LONDRES (Reuters) - Plusieurs établissements financiers internationaux sont prêts à soutenir financièrement à hauteur de 9,5 milliards de dollars (8,0 milliards d'euros) un projet de production de gaz naturel liquéfié (GNL) dans l'Arctique russe, selon un document que s'est procuré Reuters.

Le projet Arctic LNG 2, mené par la compagnie russe Novatek et auquel le groupe Total participerait, est évalué à 21 milliards de dollars. Il devrait être lancé en 2023 pour atteindre en 2026 une capacité de production de près de 20 millions de tonnes de GNL par an dans la péninsule de Gydan, dont 80% seraient destinés à l'Asie.

Si le GNL est présenté par le secteur de l'énergie comme une alternative plus "propre" au charbon et au pétrole, il reste une source d'émission de dioxyde de carbone (CO2) et ses détracteurs le jugent difficilement compatibles avec les engagements de l'accord de Paris sur le climat ou le "Green Deal" de l'Union européenne.

Parmi les établissements pressentis pour soutenir Arctic LNG 2, selon le document que s'est procuré Reuters, Bpifrance a émis un avis préliminaire favorable à une demande de "garantie de projet stratégique" de Total pour un crédit de 700 millions d'euros, un mécanisme en vertu duquel la banque publique se porterait garante pour l'entreprise à hauteur de 80% de ce crédit auprès des banques.

"La décision d'octroi d'une garantie publique dans le cadre du projet Artic LNG 2 n'a pas été prise", a toutefois précisé Bpifrance après la publication de ces informations.

Les autres soutiens potentiels du projet incluent China Development Bank (CDB) pour cinq milliards de dollars, l'assureur crédit allemand Euler Hermes pour 300 millions et Japan Bank for International Cooperation (JBIC) pour 2,5 milliards de dollars, tandis qu'une banque russe dont l'identité n'est pas précisée est prête à apporter 1,5 milliard et l'italien SACE un milliard.

Sberbank, la première banque russe, a annoncé officiellement qu'elle était prête à financer le projet à hauteur de 2,7 milliards d'euros.

Les engagements détaillés par le document, s'ils étaient confirmés, couvriraient l'intégralité des besoins de financements externes, estimés par Novatek entre neuf et 11 milliards de dollars.

DES IMPLICATIONS POLITIQUES POSSIBLES

Parmi les partenaires industriels du groupe russe figurent, outre Total, les chinois China National Petroleum et CNOOC et le consortium japonais Japan Arctic LNG, qui réunit Mitsui & Co et le groupe public JOGMEC, l'ex-Japan Oil, Gas and Metals National Corp.

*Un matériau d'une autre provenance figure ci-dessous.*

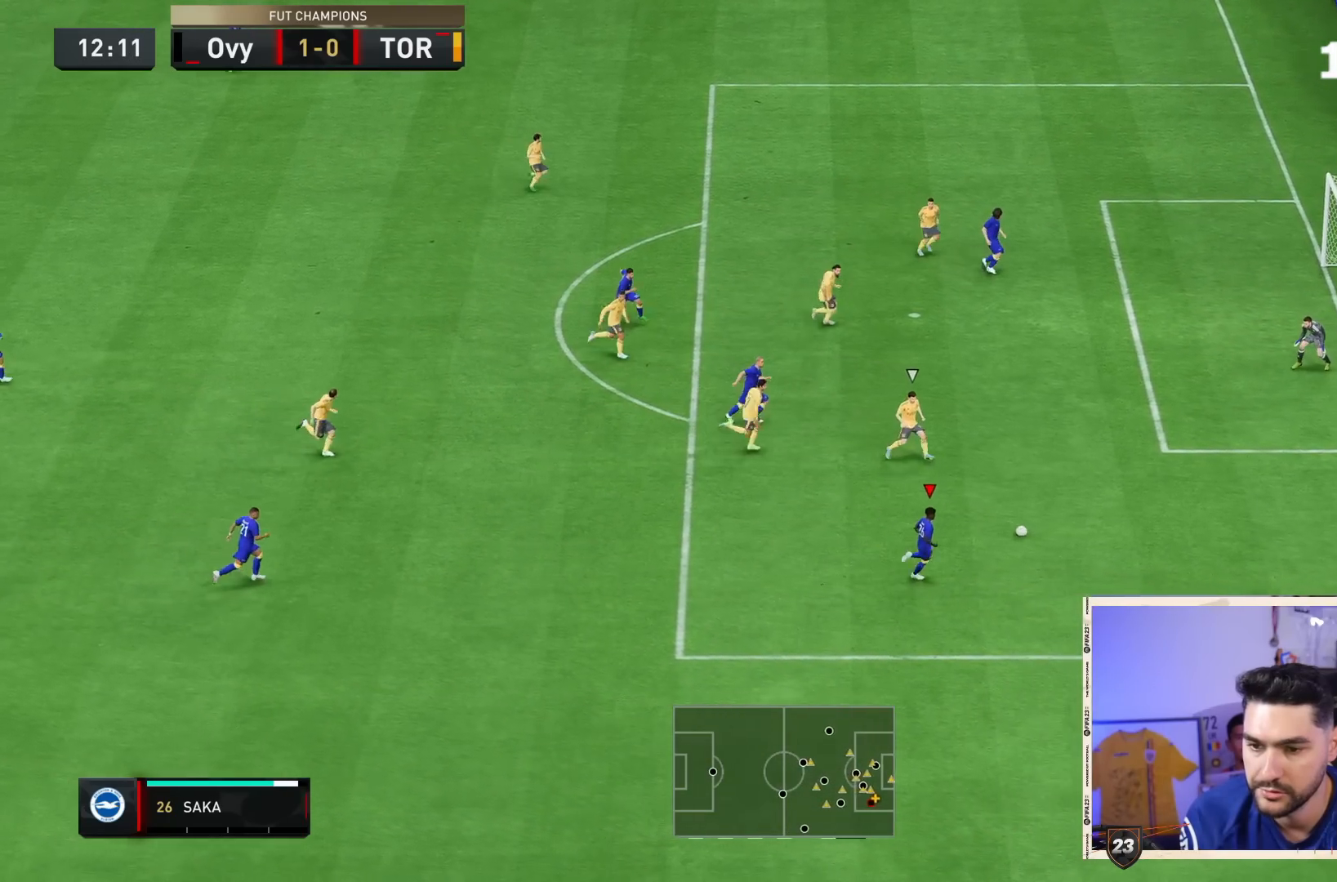
{"dt_ms": 1000, "buttons": [], "left_stick": "center", "right_stick": "center"}
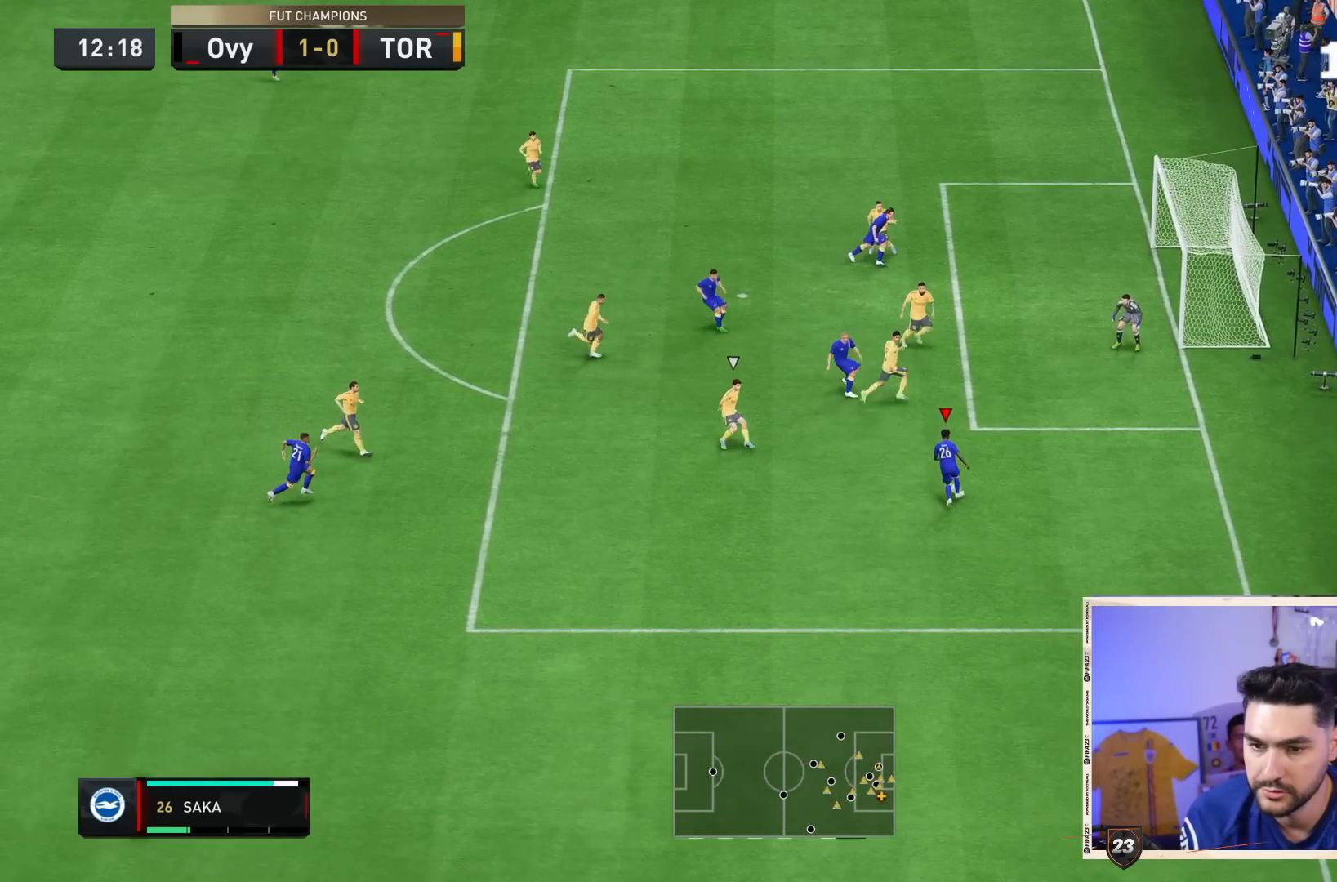
{"dt_ms": 1000, "buttons": [], "left_stick": "center", "right_stick": "center"}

L'engagement de Bpifrance est soumis à certaines conditions et peut encore être rejeté par le gouvernement français. Le document précise que son avis favorable à la garantie du projet est donné "sous réserve de l'instruction ultérieure du profil de risque du projet et de ses fondamentaux économiques", avec une "réserve forte" dans l'attente des conclusions de l'analyse environnementale et sociale.

Total a refusé de commenter ces informations et Novatek n'avait aucun commentaire à faire dans l'immédiat.

Ce dossier pourrait avoir des implications politiques et diplomatiques dans le contexte du regain de tension entre l'Europe et la Russie lié à la tentative d'empoisonnement de l'opposant russe Alexeï Navalny, qui a suscité en Europe des appels à suspendre le projet de gazoduc Nord Stream 2 entre la Russie et l'Allemagne.

L'implication d'institutions de financement du développement européennes dans le montage de projets de GNL est par ailleurs de plus en plus souvent remise en question à l'aune des engagements affichés par l'UE en matière de lutte contre le dérèglement climatique.

Les agences de crédit export comme Bpifrance fournissent, avec l'appui des Etats, des prêts, des garanties, des crédits et des assurances à des entreprises privées.

Une porte-parole de JBIC s'est refusée à tout commentaire sur le document de Bpifrance, disant ne pas pouvoir confirmer le montant évoqué.

SACE s'est refusé à tout commentaire et CDB n'a pas répondu dans l'immédiat. Euler Hermes a renvoyé vers le ministère fédéral allemand en charge de l'énergie mais celui-ci a déclaré ne pas être "autorisé à fournir à des tiers des informations sur ce sujet".

(Avec Katya Golubkova et Vladimir Soldatkin à Moscou, Benjamin Mallet à Paris, Takashi Umekawa à Tokyo et Cheng Leng à Pékin, version française Marc Angrand, édité par Jean-Michel Bélot)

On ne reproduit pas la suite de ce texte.